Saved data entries
*** Block opens ***

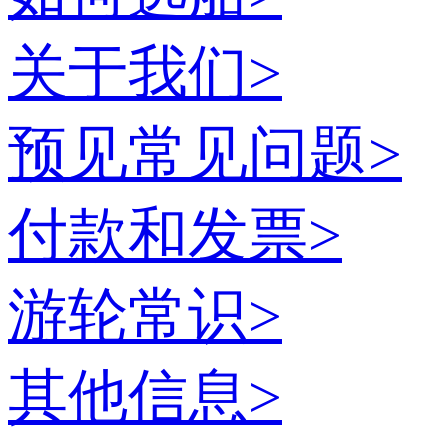
关于我们
>
预见常见问题
>
付款和发票
>
游轮常识
>
其他信息
>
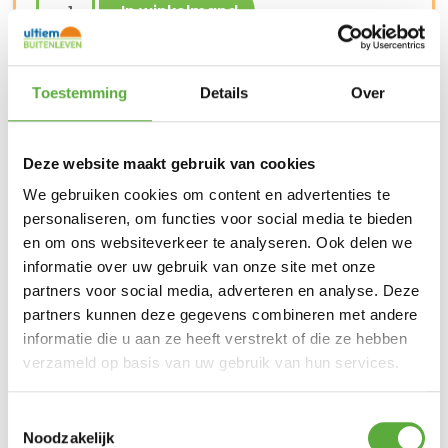
In winkelmand
Gratis verzending vanaf €250,-*
Toestemming
Details
Over
Achteraf betalen mogelijk
Snelle verzending & levering aan huis
Kopersbescherming met Trusted Shops
Deze website maakt gebruik van cookies
SKU
27271570
Categorie
Tenten
Merk:
123 Products
We gebruiken cookies om content en advertenties te
personaliseren, om functies voor social media te bieden
en om ons websiteverkeer te analyseren. Ook delen we
informatie over uw gebruik van onze site met onze
Gratis verzending vanaf €250,-*
partners voor social media, adverteren en analyse. Deze
Achteraf betalen mogelijk
partners kunnen deze gegevens combineren met andere
Kopersbescherming met Trusted Shops
informatie die u aan ze heeft verstrekt of die ze hebben
verzameld op basis van uw gebruik van hun services.
GERELATEERDE PRODUCTEN
Toestemmingsselectie
Prym Tourniquets 4stuks
Noodzakelijk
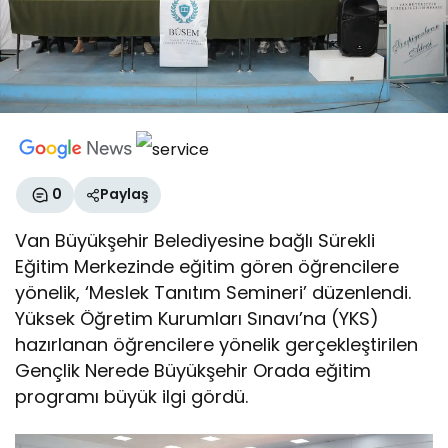
0
Paylaş
Van Büyükşehir Belediyesine bağlı Sürekli
Eğitim Merkezinde eğitim gören öğrencilere
yönelik, ‘Meslek Tanıtım Semineri’ düzenlendi.
Yüksek Öğretim Kurumları Sınavı’na (YKS)
hazırlanan öğrencilere yönelik gerçekleştirilen
Gençlik Nerede Büyükşehir Orada eğitim
programı büyük ilgi gördü.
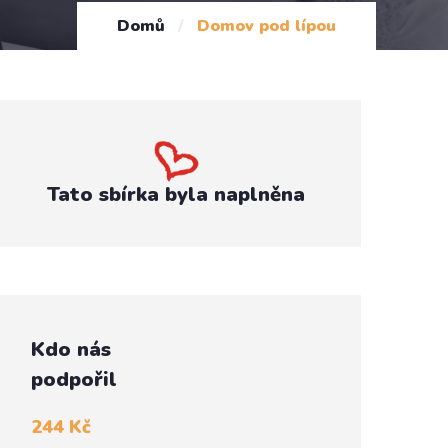
Domů
/
Domov pod lípou
Tato sbírka byla naplněna
Kdo nás
podpořil
244 Kč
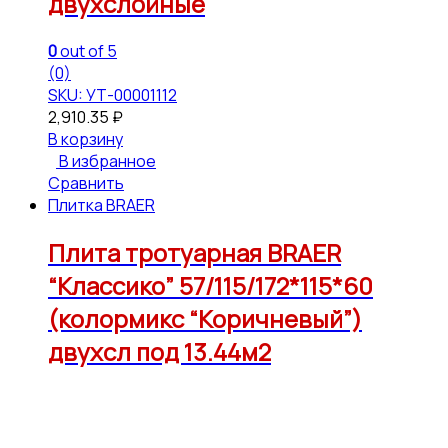
двухслойные
0
out of 5
(0)
SKU: УТ-00001112
2,910.35
₽
В корзину
В избранное
Сравнить
Плитка BRAER
Плита тротуарная BRAER
“Классико” 57/115/172*115*60
(колормикс “Коричневый”)
двухсл под 13.44м2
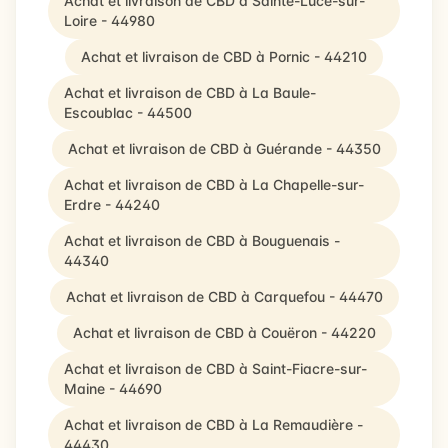
Achat et livraison de CBD à Sainte-Luce-sur-
Loire - 44980
Achat et livraison de CBD à Pornic - 44210
Achat et livraison de CBD à La Baule-
Escoublac - 44500
Achat et livraison de CBD à Guérande - 44350
Achat et livraison de CBD à La Chapelle-sur-
Erdre - 44240
Achat et livraison de CBD à Bouguenais -
44340
Achat et livraison de CBD à Carquefou - 44470
Achat et livraison de CBD à Couëron - 44220
Achat et livraison de CBD à Saint-Fiacre-sur-
Maine - 44690
Achat et livraison de CBD à La Remaudière -
44430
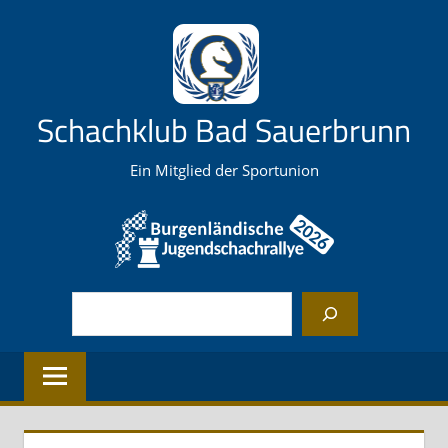
Zum
Inhalt
springen
Schachklub Bad Sauerbrunn
Ein Mitglied der Sportunion
Suchen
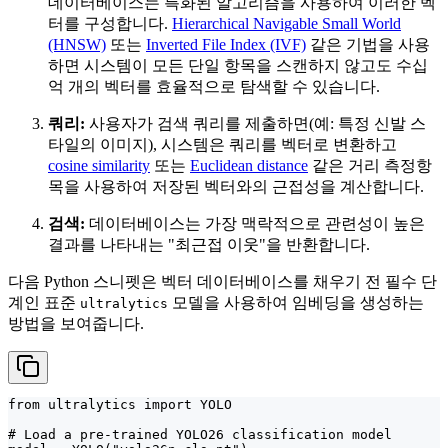
데이터베이스는 특화된 알고리즘을 사용하여 이러한 벡
터를 구성합니다.
Hierarchical Navigable Small World
(HNSW)
또는
Inverted File Index (IVF)
같은 기법을 사용
하면 시스템이 모든 단일 항목을 스캔하지 않고도 수십
억 개의 벡터를 효율적으로 탐색할 수 있습니다.
쿼리:
사용자가 검색 쿼리를 제출하면(예: 특정 신발 스
타일의 이미지), 시스템은 쿼리를 벡터로 변환하고
cosine similarity
또는
Euclidean distance
같은 거리 측정항
목을 사용하여 저장된 벡터와의 근접성을 계산합니다.
검색:
데이터베이스는 가장 맥락적으로 관련성이 높은
결과를 나타내는 "최근접 이웃"을 반환합니다.
다음 Python 스니펫은 벡터 데이터베이스를 채우기 전 필수 단
계인 표준
모델을 사용하여 임베딩을 생성하는
ultralytics
방법을 보여줍니다.
from ultralytics import YOLO

# Load a pre-trained YOLO26 classification model
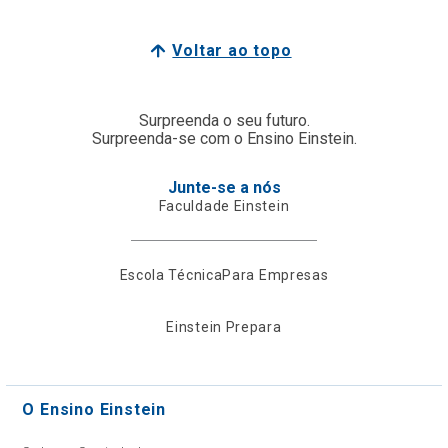
Voltar ao topo
Surpreenda o seu futuro.
Surpreenda-se com o Ensino Einstein.
Junte-se a nós
Faculdade Einstein
Escola Técnica
Para Empresas
Einstein Prepara
O Ensino Einstein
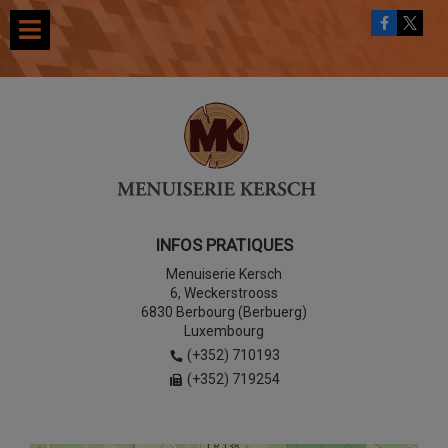
INFOS PRATIQUES
Menuiserie Kersch
6, Weckerstrooss
6830 Berbourg (Berbuerg)
Luxembourg
(+352) 710193
(+352) 719254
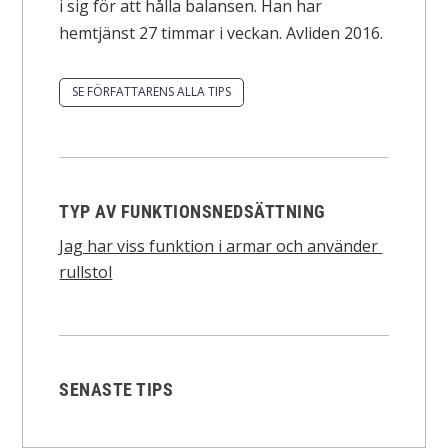
i sig för att hålla balansen. Han har
hemtjänst 27 timmar i veckan. Avliden 2016.
SE FÖRFATTARENS ALLA TIPS
TYP AV FUNKTIONSNEDSÄTTNING
Jag har viss funktion i armar och använder
rullstol
SENASTE TIPS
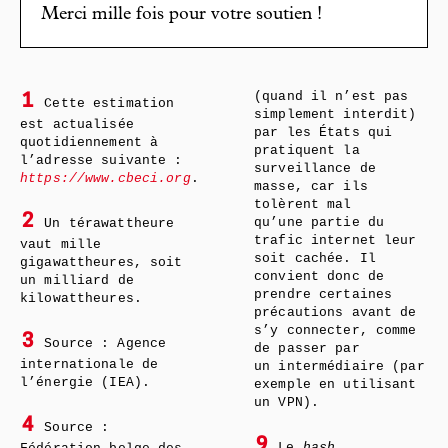
Merci mille fois pour votre soutien !
(quand il n’est pas
1
Cette estimation
simplement interdit)
est actualisée
par les États qui
quotidiennement à
pratiquent la
l’adresse suivante :
surveillance de
https://www.cbeci.org
.
masse, car ils
tolèrent mal
2
qu’une partie du
Un térawattheure
trafic internet leur
vaut mille
soit cachée. Il
gigawattheures, soit
convient donc de
un milliard de
prendre certaines
kilowattheures.
précautions avant de
s’y connecter, comme
3
Source : Agence
de passer par
internationale de
un intermédiaire (par
l’énergie (IEA).
exemple en utilisant
un VPN).
4
Source :
9
Le
hash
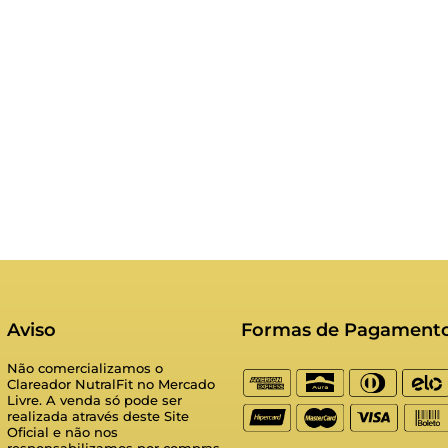
Aviso
Formas de Pagament
Não comercializamos o
Clareador NutralFit no Mercado
Livre. A venda só pode ser
realizada através deste Site
Oficial e não nos
responsabilizamos por compras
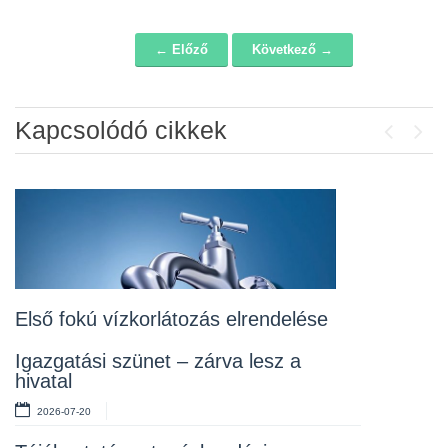
← Előző
Következő →
Navigáció
Kapcsolódó cikkek
Previou
Next
Álláspályázat – konyhai kisegítő
2026-07-20
Lakossági fórum az Erzsébet téri
fákról
2026-07-10
Első fokú vízkorlátozás elrendelése
Rendelet kihirdetése
Igazgatási szünet – zárva lesz a
hivatal
2026-07-10
2026-07-20
Álláspályázat – takarító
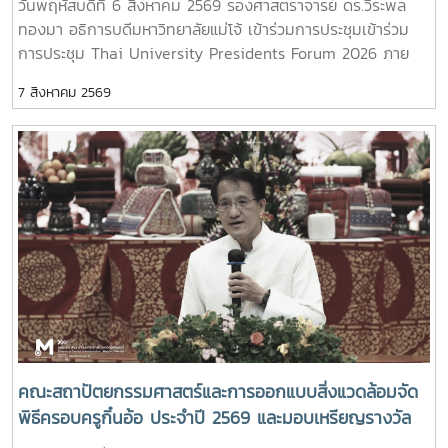
วันพฤหัสบดีที่ 6 สิงหาคม 2569 รองศาสตราจารย์ ดร.วีระพล
ทองมา อธิการบดีมหาวิทยาลัยแม่โจ้ เข้าร่วมการประชุมเข้าร่วม
การประชุม Thai University Presidents Forum 2026 ภาย
ใตัหัวข้อ “พลิกโฉมประเทศไทย พลิกโฉมมหาวิทยาลัยกับ AI” โดย
7 สิงหาคม 2569
ได้รับเกียรติจาก ศาสตราจารย์ ดร.ยศชนัน วงศ์สวัสดิ์ รองนายก
รัฐมนตรีและรัฐมนตรีว่าการกระทรวงการอุดมศึกษา วิทยาศาสตร์
วิจัยและนวัตกรรม เป็นประธานเปิดงาน ณ โรงแรมเซ็นทารา แก
รนด์ แอท เซ็นทรัลพลาซ่าลาดพร้าว กทม.สำหรับการประชุม Thai
University Presidential Forum 2026 มี นายดนุพร ปุณณ
กันต์ ผู้ช่วยรัฐมนตรีประจำกระทรวง อว. ทพญ.ศรีญาดา ปาลิมา
พันธ์ ที่ปรึกษา รมว.อว. ศ.ดร.ศุภชัย ปทุมนากุล ปลัดกระทรวง
อว. ดร.พันธุ์เพิ่มศักดิ์ อารุณี รองปลัดกระทรวง อว. นางศรินยา
สาขากร ผู้ช่วยปลัดกระทรวง อว. คณะผู้บริหารหน่วยงานใน
กระทรวง อว. Professor Tan Eng Chye, President, National
University of Singapore Professor Yang Bin , Vice
Chancellor, Tsinghua University Council Professor Tan
Eng Chye อธิการบดีมหาวิทยาลัยแห่งชาติสิงคโปร์ Professor
คณะสถาปัตยกรรมศาสตร์และการออกแบบสิ่งแวดล้อมจัด
Yang Bin รองประธานสภามหาวิทยาลัยชิงหวา ตลอดจนประธาน
พิธีครอบครูกิ๋นอ้อ ประจำปี 2569 และมอบเหรียญรางวัล
ที่ประชุมอธิการบดี ทั้ง 4 แห่ง ได้แก่ ที่ประชุมอธิการบดีแห่ง
เรียนดี เกียรติบัตรแก่นักศึกษาที่สร้างชื่อเสียง เพื่อสืบสาน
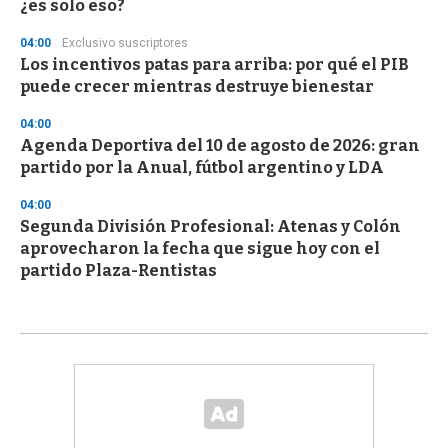
¿es solo eso?
04:00
Exclusivo suscriptores
Los incentivos patas para arriba: por qué el PIB
puede crecer mientras destruye bienestar
04:00
Agenda Deportiva del 10 de agosto de 2026: gran
partido por la Anual, fútbol argentino y LDA
04:00
Segunda División Profesional: Atenas y Colón
aprovecharon la fecha que sigue hoy con el
partido Plaza-Rentistas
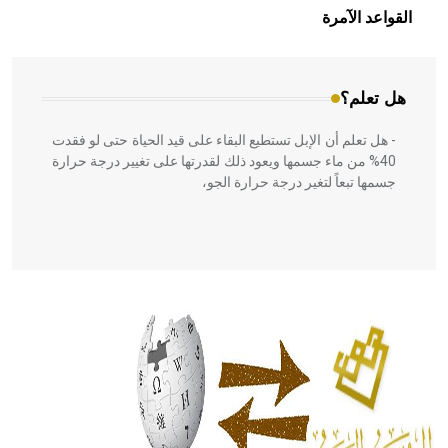
بالعمارة الإسلامية في بلاد الشام ومصر خاصة، حيث يحرص
القواعد الآمرة
المعمار على بناء مداميكه وخاصة في الواجهات
هل تعلم؟
- هل تعلم أن الإبل تستطيع البقاء على قيد الحياة حتى لو فقدت
40% من ماء جسمها ويعود ذلك لقدرتها على تغيير درجة حرارة
جسمها تبعاً لتغير درجة حرارة الجو،
- هل تعلم أن أبقراط كتب في الطب أربعة مؤلفات هي:
الحكم، الأدلة، تنظيم التغذية، ورسالته في جروح الرأس. ويعود
له الفضل بأنه حرر الطب من الدين والفلسفة.
- هل تعلم أن المرجان إفراز حيواني يتكون في البحر ويتركب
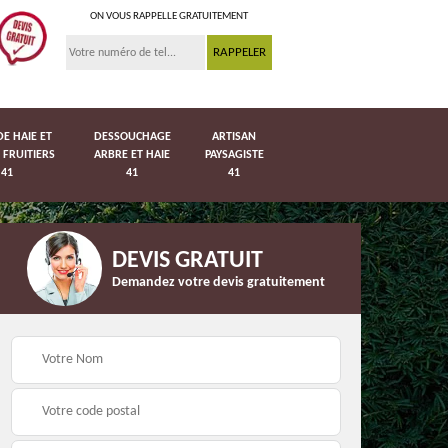
ON VOUS RAPPELLE GRATUITEMENT
DE HAIE ET
DESSOUCHAGE
ARTISAN
 FRUITIERS
ARBRE ET HAIE
PAYSAGISTE
41
41
41
DEVIS GRATUIT
Demandez votre devis gratuitement
Pose de pelouse en
41
Pose de grillage 41
rouleau 41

*** Block closes ***

TASK REQUIREMENTS
Please count how many lines in the preceding records hold the word "partners", then give only that number.

ANSWER BOX
2